*What you have to do:*
What is the count of lines in the data that hold the string "below"? State the number alone.

*Material for this task:*
※
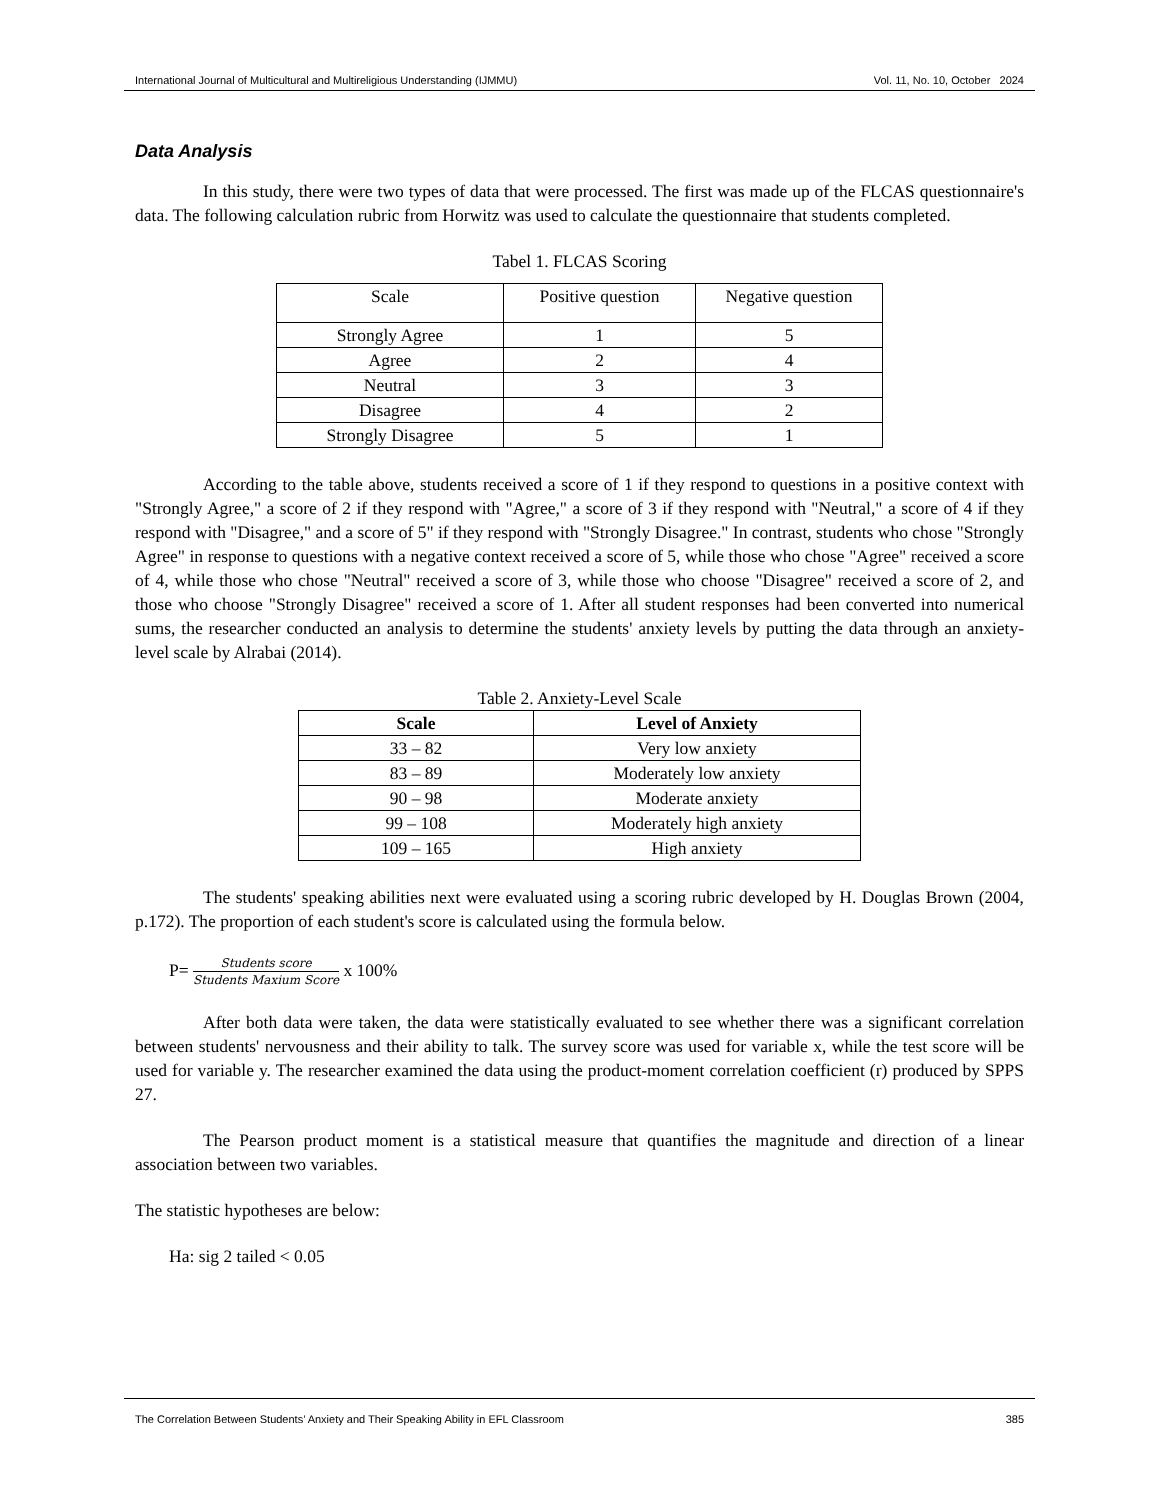International Journal of Multicultural and Multireligious Understanding (IJMMU) Vol. 11, No. 10, October 2024
Data Analysis
In this study, there were two types of data that were processed. The first was made up of the FLCAS questionnaire's data. The following calculation rubric from Horwitz was used to calculate the questionnaire that students completed.
Tabel 1. FLCAS Scoring
| Scale | Positive question | Negative question |
| --- | --- | --- |
| Strongly Agree | 1 | 5 |
| Agree | 2 | 4 |
| Neutral | 3 | 3 |
| Disagree | 4 | 2 |
| Strongly Disagree | 5 | 1 |
According to the table above, students received a score of 1 if they respond to questions in a positive context with "Strongly Agree," a score of 2 if they respond with "Agree," a score of 3 if they respond with "Neutral," a score of 4 if they respond with "Disagree," and a score of 5" if they respond with "Strongly Disagree." In contrast, students who chose "Strongly Agree" in response to questions with a negative context received a score of 5, while those who chose "Agree" received a score of 4, while those who chose "Neutral" received a score of 3, while those who choose "Disagree" received a score of 2, and those who choose "Strongly Disagree" received a score of 1. After all student responses had been converted into numerical sums, the researcher conducted an analysis to determine the students' anxiety levels by putting the data through an anxiety-level scale by Alrabai (2014).
Table 2. Anxiety-Level Scale
| Scale | Level of Anxiety |
| --- | --- |
| 33 – 82 | Very low anxiety |
| 83 – 89 | Moderately low anxiety |
| 90 – 98 | Moderate anxiety |
| 99 – 108 | Moderately high anxiety |
| 109 – 165 | High anxiety |
The students' speaking abilities next were evaluated using a scoring rubric developed by H. Douglas Brown (2004, p.172). The proportion of each student's score is calculated using the formula below.
P= Students score Students Maxium Score x 100%
After both data were taken, the data were statistically evaluated to see whether there was a significant correlation between students' nervousness and their ability to talk. The survey score was used for variable x, while the test score will be used for variable y. The researcher examined the data using the product-moment correlation coefficient (r) produced by SPPS 27.
The Pearson product moment is a statistical measure that quantifies the magnitude and direction of a linear association between two variables.
The statistic hypotheses are below:
Ha: sig 2 tailed < 0.05
The Correlation Between Students’ Anxiety and Their Speaking Ability in EFL Classroom 385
※
*Solution:*
2